WORK TASK:
Copy every line of the data that contains the string "parksmap".

LISTED ENTRIES:
····················

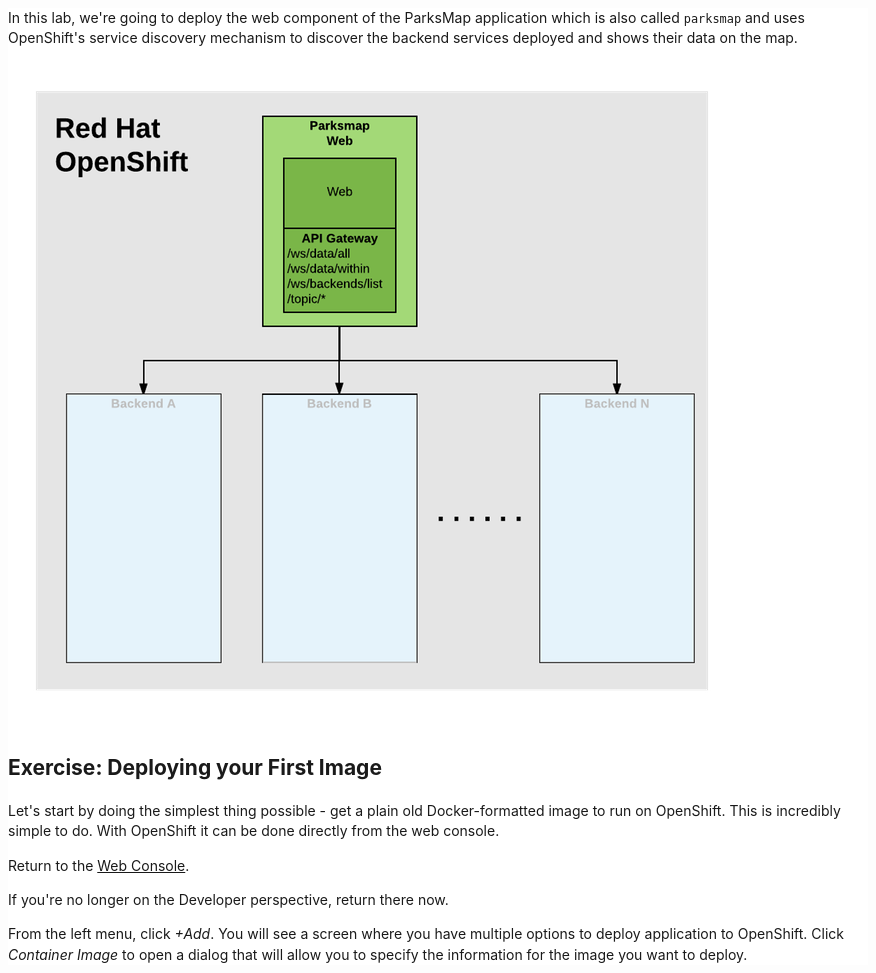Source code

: In this lab, we're going to deploy the web component of the ParksMap application which is also called `parksmap` and uses OpenShift's service discovery mechanism to discover the backend services deployed and shows their data on the map.

![Application architecture](/images/roadshow-app-architecture-parksmap-1.png)

## Exercise: Deploying your First Image

Let's start by doing the simplest thing possible - get a plain old
Docker-formatted image to run on OpenShift. This is incredibly simple to do.
With OpenShift it can be done directly from the web console.

Return to the [Web Console](http://console-openshift-console.{{cluster_subdomain}}/k8s/cluster/projects).

If you're no longer on the Developer perspective, return there now. 

From the left menu, click *+Add*. You will see a screen where you have multiple options to deploy application to OpenShift. Click *Container Image* to open a dialog that will allow you to specify the information for the image you want to deploy.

····················

PROBLEM SOLUTION:
: In this lab, we're going to deploy the web component of the ParksMap application which is also called `parksmap` and uses OpenShift's service discovery mechanism to discover the backend services deployed and shows their data on the map.
![Application architecture](/images/roadshow-app-architecture-parksmap-1.png)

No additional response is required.